La política tiene mala fama en nuestra época porque la diplomacia ha perdido primacía en favor del conflicto abierto, la propaganda y la disolución de lo público en lo financiero. En su sustrato más elemental, la dimensión política se trata, sobre todo, de construir mejores realidades para las personas que habitan una comunidad. Cuando se asume que los medios y los fines colectivos admiten múltiples interpretaciones, y distintos lugares en las prioridades de un grupo, la solución política es la mejor herramienta con la que puede evitarse la guerra y la arbitrariedad. Esta perspectiva se sostiene siempre y cuando se acepten dos condiciones: que los conflictos tienen solución (cosa que no acepta, por ejemplo, el marxismo ortodoxo) y que el instrumento natural para lograr la avenencia es la comunicación entre iguales (supuesto que solo comparten los regímenes democráticos).

Las experiencias históricas arrojan un resultado mixto, tanto en las distintas épocas como en los distintos países. Es indudable que algunos han crecido más que otros, repartido mejor que otros, y creado instituciones y leyes dignas de emulación o de oprobio. De lo que no cabe ninguna duda, es que los periodos donde más equilibrio existe en la permanencia del Estado y el reconocimiento de los derechos humanos, es en aquellos donde la diplomacia y el consenso han prevalecido sobre la guerra y el voluntarismo político.

Lo que vimos en la visita oficial del presidente de la República, Andrés Manuel López Obrador, a Estados Unidos, fue a un político con mucha experiencia, unas tablas enormes para adecuar sus formas a su escenario y a su audiencia, y un discurso institucional elaborado minuciosamente por un equipo que sabe de relaciones exteriores, pero también de cultura política mexicana y estadounidense. No por nada, incluso quienes siempre habían sido críticos del presidente, reconocieron el profesionalismo del mensaje y del protocolo. De la misma manera que sucedió con el asunto de los recortes de petróleo en la OPEP, la actuación del presidente en materia de política exterior debe estar exenta de criterios y críticas partidizadas, porque ahí no actúa como jefe de gobierno, sino como jefe de Estado. Es complejo asumir que en un Estado federal, como el nuestro, existen diversas esferas jurídicas y gubernativas, que no se agotan en lo federal, sino que tienen su última representación en lo nacional, por el doble carácter que la Constitución otorga al primer mandatario. Creer, además, que la acción será positiva o negativa dependiendo de quién gane las elecciones generales de noviembre en Estados Unidos, es desconocer el pragmatismo que caracteriza a ese país desde su fundación en el siglo XVIII. El único mensaje que no debe mandarse es, precisamente, que se tratan asuntos comerciales como apuestas electorales. Por eso la visita tenía razón y sentido.

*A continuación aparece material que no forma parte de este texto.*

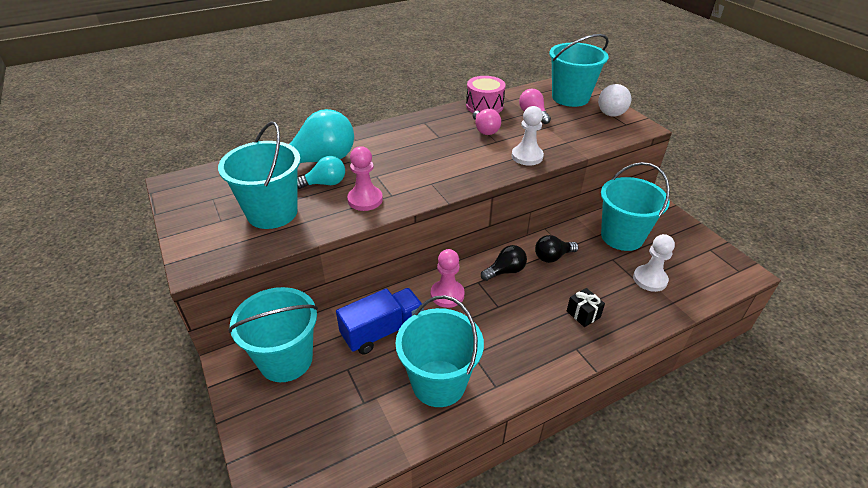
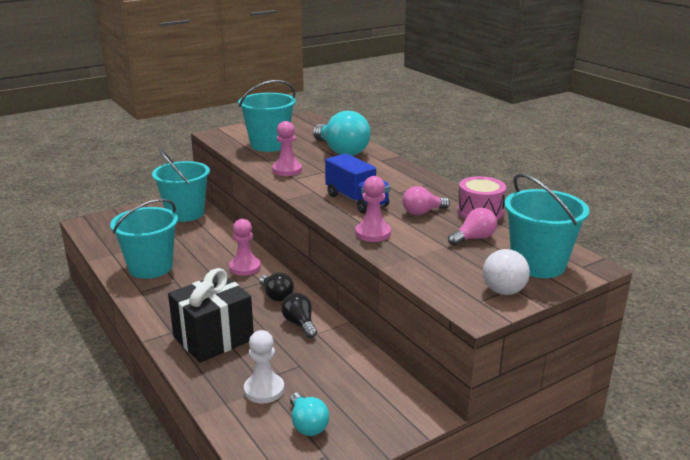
camera: 85 degrees right, 15 degrees down
(325, 183) = (308, 156): turquoise light bulb -> turquoise light bulb (307, 425)
(382, 331) = (206, 243): blue truck -> blue truck (356, 200)
(527, 156) = (373, 233): white pawn -> pink pawn
(583, 314) = (213, 338): black gift -> black gift, size x2.35
(622, 237) = (342, 377): turquoise bucket -> none

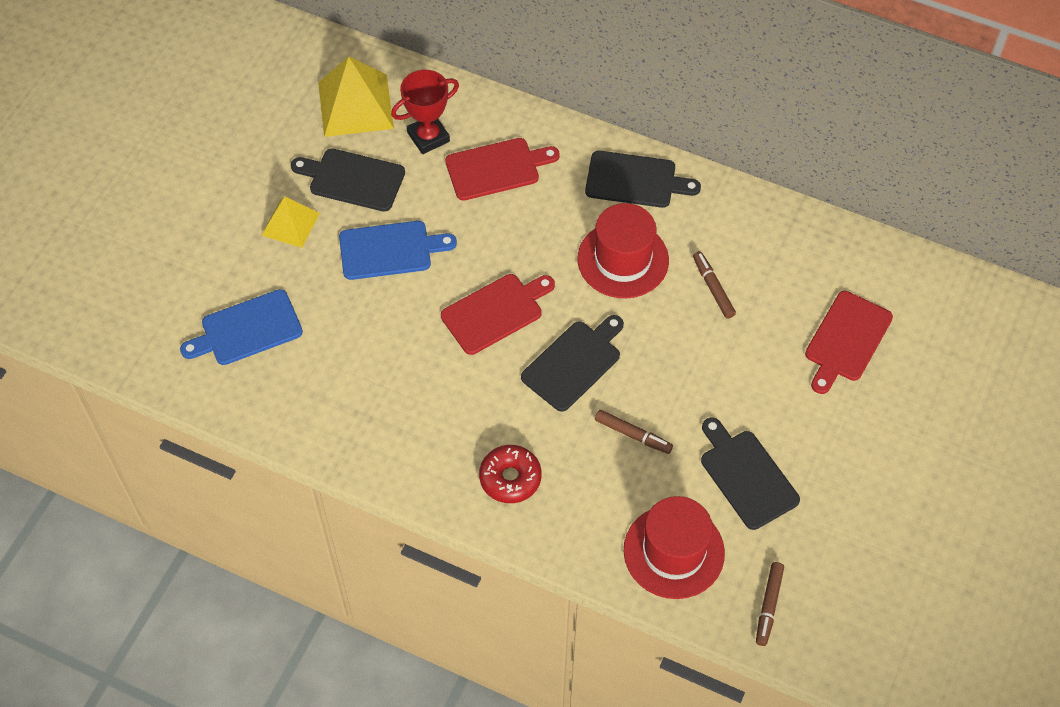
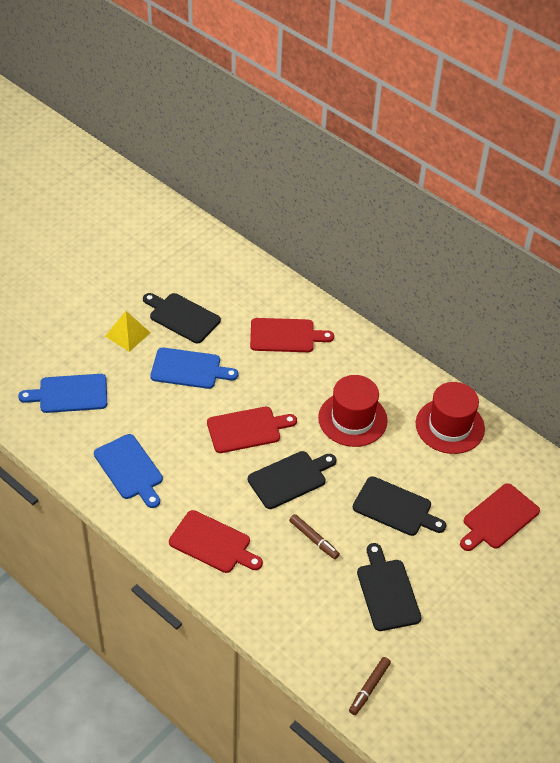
camera: 15 degrees right, 10 degrees down
(355, 105) = (203, 270): yellow pyramid -> none
(367, 410) = (130, 469): none -> blue cutting board
(428, 137) = (246, 303): red trophy -> none
(510, 478) = (213, 543): red donut -> red cutting board
(635, 180) = (382, 369): black cutting board -> black cutting board (395, 508)
(674, 551) = (312, 628): red hat -> red hat (450, 426)
(713, 288) = (411, 456): brown marker -> none

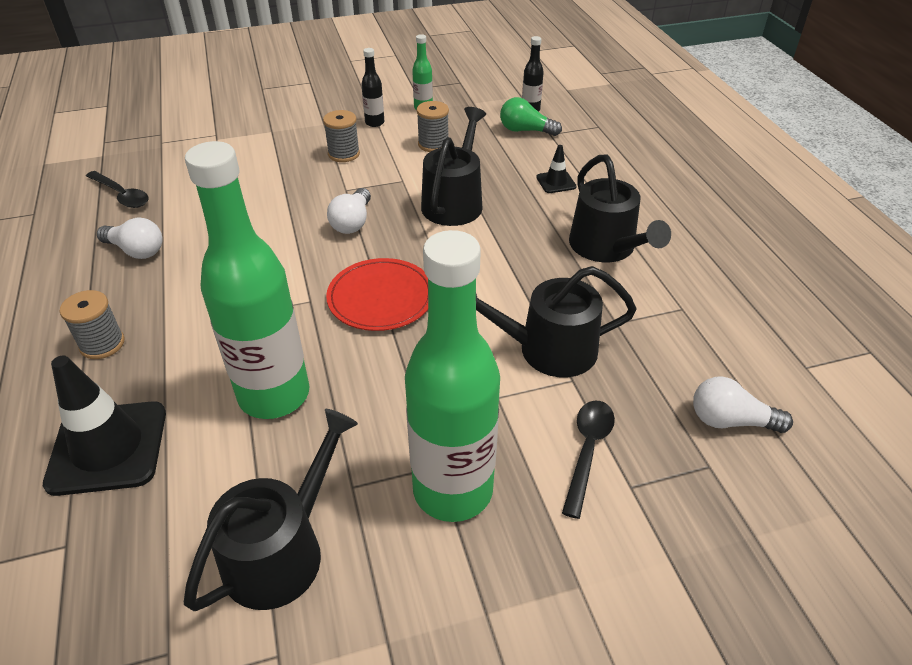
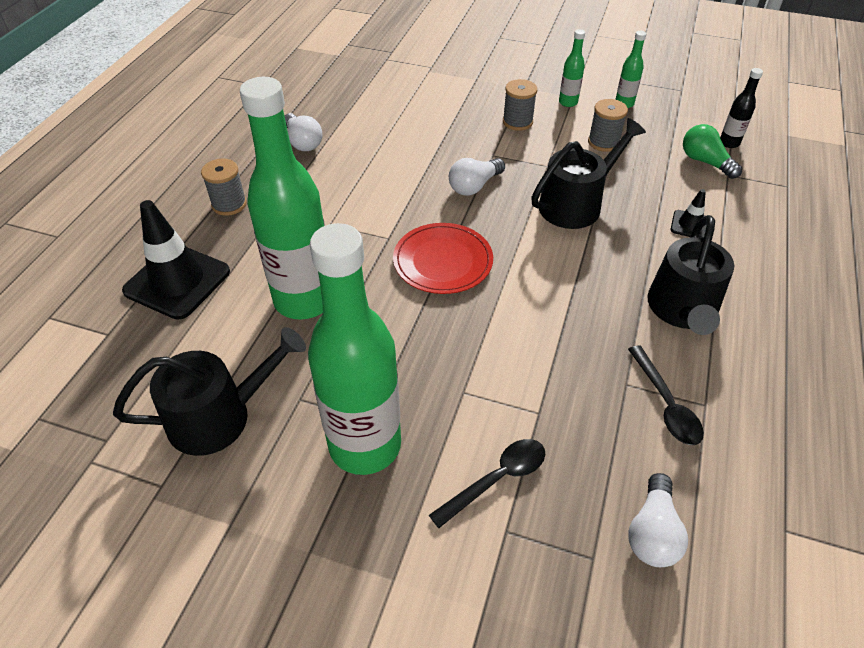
camera: 35 degrees right, 5 degrees up
(121, 195) = (326, 93): black spoon -> black spoon (665, 404)
(374, 123) = (568, 102): black bottle -> green bottle
(548, 349) = (541, 375): black watering can -> none
(730, 421) = (652, 532): white light bulb -> white light bulb turned 120 degrees counterclockwise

El hecho de que dos jefes de Estado se reúnan en un momento álgido en la política y economía global, cuando la economía de la región ha sufrido la primer gran recesión económica del siglo, que además es la primera en la historia que se instrumentó por diseño y no por desviaciones del mercado, es un mensaje de certidumbre en tiempos grises. Y si bien ambos presidentes son figuras controvertidas, enormemente atípicas para el establishment político tradicional, es una agradable sorpresa que cuando se reúnen por primera vez, lo hagan para festejar la entrada de un tratado trilateral en tiempos de aislacionismo, con discursos respetuosos en tiempos de polarización, y demostrando que en temas nacionales son perfectamente capaces de poner en primer lugar la tan empolvada y tan necesaria diplomacia, por encima de todos los demás. Es de celebrarse.